OpenAI CEO Sam Altman has said that the rapid development and adoption of Artificial Intelligence (AI) will not lead to a global “jobs apocalypse” and that the technology has not taken over as many white-collar jobs as he had feared.
While speaking virtually at a Commonwealth Bank of Australia (CBA) conference in Sydney on Tuesday, Altman said he was initially concerned about the impact AI would have on global employment levels.
He stated that he and his executives had been “roughly right” about the technological predictions OpenAI made when it launched ChatGPT in 2022, but they were “pretty wrong” about the social and economic implications.

Also, according to Reuters, OpenAI CEO told CBA Chief Executive Matt Comyn in an interview, saying;
“I’m delighted to be wrong about this. I thought there would have been more impact on entry-level white-collar jobs being eliminated by now than has actually happened.
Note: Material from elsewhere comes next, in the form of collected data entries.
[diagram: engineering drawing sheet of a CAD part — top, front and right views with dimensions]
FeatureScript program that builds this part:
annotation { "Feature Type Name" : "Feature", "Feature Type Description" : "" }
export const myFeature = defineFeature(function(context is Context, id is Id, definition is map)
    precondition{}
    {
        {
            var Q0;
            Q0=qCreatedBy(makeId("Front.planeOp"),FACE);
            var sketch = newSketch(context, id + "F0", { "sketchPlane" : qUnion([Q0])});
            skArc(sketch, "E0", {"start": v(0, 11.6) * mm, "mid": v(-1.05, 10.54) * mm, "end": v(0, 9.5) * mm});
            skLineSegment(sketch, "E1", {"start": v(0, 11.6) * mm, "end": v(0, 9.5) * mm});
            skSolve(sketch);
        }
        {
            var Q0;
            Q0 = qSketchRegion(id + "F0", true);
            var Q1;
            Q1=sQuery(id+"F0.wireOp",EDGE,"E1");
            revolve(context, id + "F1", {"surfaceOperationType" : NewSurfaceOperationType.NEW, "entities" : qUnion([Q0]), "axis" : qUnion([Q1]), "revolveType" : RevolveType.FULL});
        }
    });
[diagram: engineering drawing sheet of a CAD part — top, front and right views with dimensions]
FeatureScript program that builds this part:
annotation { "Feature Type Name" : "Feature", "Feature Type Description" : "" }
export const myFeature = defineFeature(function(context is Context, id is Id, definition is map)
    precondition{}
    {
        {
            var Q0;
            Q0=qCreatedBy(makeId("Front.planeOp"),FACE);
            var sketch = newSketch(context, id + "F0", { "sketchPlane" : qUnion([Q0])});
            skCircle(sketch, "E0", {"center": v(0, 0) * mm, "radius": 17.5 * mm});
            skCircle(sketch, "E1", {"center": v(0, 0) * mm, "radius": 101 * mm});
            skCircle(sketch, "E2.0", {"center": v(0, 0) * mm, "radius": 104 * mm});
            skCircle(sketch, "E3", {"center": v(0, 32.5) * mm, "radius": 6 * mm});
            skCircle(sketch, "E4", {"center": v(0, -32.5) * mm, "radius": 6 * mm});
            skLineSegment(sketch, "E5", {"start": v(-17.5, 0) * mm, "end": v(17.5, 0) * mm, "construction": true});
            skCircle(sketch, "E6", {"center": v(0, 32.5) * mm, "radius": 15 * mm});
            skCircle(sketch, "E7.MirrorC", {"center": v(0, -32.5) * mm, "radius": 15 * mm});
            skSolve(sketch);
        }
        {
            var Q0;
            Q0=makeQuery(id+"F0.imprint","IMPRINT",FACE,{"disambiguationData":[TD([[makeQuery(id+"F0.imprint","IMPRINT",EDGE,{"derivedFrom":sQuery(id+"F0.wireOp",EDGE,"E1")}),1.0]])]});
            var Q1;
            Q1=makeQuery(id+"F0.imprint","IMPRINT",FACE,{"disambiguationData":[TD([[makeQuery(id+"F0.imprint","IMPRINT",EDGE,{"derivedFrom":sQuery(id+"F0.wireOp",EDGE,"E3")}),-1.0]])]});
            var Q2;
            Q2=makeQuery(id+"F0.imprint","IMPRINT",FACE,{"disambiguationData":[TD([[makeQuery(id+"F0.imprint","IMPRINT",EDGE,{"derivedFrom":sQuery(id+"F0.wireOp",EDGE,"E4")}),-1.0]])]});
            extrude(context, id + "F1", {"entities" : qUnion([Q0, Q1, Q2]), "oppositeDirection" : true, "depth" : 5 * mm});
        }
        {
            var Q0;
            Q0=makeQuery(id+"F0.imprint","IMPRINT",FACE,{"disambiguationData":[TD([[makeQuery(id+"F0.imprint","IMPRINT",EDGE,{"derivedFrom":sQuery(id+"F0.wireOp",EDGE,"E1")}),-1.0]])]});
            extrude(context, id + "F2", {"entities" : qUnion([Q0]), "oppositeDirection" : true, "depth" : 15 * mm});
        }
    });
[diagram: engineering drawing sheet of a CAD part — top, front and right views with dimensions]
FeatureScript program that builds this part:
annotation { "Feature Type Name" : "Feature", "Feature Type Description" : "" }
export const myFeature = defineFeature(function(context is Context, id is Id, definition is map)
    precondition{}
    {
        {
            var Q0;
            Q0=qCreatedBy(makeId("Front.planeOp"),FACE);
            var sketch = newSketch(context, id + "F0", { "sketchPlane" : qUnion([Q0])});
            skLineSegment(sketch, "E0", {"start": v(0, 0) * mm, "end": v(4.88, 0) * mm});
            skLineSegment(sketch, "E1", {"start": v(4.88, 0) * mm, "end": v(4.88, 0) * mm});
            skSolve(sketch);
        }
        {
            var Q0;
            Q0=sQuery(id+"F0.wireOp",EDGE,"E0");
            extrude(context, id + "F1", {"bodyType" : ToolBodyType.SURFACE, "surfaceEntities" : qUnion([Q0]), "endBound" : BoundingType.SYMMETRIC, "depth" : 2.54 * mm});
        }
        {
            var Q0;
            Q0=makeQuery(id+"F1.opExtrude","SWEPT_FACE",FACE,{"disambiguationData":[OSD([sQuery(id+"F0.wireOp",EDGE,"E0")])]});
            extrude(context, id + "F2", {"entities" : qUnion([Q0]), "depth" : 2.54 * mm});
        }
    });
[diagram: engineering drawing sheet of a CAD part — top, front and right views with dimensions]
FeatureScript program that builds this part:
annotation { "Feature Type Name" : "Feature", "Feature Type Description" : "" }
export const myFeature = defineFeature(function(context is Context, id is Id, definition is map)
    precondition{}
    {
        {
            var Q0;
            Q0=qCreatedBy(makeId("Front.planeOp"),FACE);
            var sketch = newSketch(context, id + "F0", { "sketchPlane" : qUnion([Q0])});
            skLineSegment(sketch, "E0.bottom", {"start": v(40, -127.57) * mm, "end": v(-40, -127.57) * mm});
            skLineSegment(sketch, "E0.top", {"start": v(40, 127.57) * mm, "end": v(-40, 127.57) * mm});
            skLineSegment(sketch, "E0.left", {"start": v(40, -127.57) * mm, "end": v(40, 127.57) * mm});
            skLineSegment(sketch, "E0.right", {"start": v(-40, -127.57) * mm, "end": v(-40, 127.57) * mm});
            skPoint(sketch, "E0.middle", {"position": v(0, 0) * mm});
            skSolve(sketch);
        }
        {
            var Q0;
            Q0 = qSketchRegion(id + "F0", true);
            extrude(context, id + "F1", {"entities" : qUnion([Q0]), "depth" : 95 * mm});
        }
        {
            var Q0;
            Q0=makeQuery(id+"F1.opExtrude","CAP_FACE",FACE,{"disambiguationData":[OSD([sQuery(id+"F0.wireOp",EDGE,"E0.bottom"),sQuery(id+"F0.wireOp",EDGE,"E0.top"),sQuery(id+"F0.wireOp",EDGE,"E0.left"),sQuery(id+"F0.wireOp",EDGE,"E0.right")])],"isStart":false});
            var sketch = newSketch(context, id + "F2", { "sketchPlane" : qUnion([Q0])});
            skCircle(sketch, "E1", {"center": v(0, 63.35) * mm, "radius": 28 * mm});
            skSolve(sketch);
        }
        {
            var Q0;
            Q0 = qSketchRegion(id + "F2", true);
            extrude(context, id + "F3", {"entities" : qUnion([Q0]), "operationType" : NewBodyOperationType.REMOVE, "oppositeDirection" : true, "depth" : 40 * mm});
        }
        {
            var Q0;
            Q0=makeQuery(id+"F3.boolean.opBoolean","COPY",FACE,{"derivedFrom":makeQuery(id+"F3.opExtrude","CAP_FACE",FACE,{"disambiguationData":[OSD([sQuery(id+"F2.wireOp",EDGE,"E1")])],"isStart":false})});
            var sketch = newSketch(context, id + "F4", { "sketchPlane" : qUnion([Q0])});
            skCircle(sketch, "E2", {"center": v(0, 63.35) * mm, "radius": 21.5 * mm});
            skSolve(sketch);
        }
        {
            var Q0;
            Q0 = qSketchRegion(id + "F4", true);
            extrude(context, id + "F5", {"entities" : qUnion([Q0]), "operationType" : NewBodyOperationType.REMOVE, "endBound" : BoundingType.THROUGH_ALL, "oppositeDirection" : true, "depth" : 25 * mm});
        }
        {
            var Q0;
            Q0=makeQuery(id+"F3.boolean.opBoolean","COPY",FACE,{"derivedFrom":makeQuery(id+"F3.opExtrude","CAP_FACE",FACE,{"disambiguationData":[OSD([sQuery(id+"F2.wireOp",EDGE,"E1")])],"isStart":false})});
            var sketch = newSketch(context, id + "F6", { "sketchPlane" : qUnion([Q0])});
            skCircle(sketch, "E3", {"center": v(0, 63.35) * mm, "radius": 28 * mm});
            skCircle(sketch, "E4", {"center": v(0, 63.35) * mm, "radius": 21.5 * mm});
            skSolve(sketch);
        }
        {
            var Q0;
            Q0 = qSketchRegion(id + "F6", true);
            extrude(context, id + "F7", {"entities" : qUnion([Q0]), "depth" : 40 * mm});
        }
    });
I now think I understand more about why it hasn’t, and I’m obviously grateful but that is an area where my intuitions were just off.”
“People are like ‘oh you could have saved the world a lot of fear mongering and a lot of doom and gloom’, but at the time I was like ‘I see this is a real risk we should probably talk about it’ and it still may, he said”.
Altman did not cite any job numbers, but has previously discussed potential industry-wide job cuts due to AI’s advancement.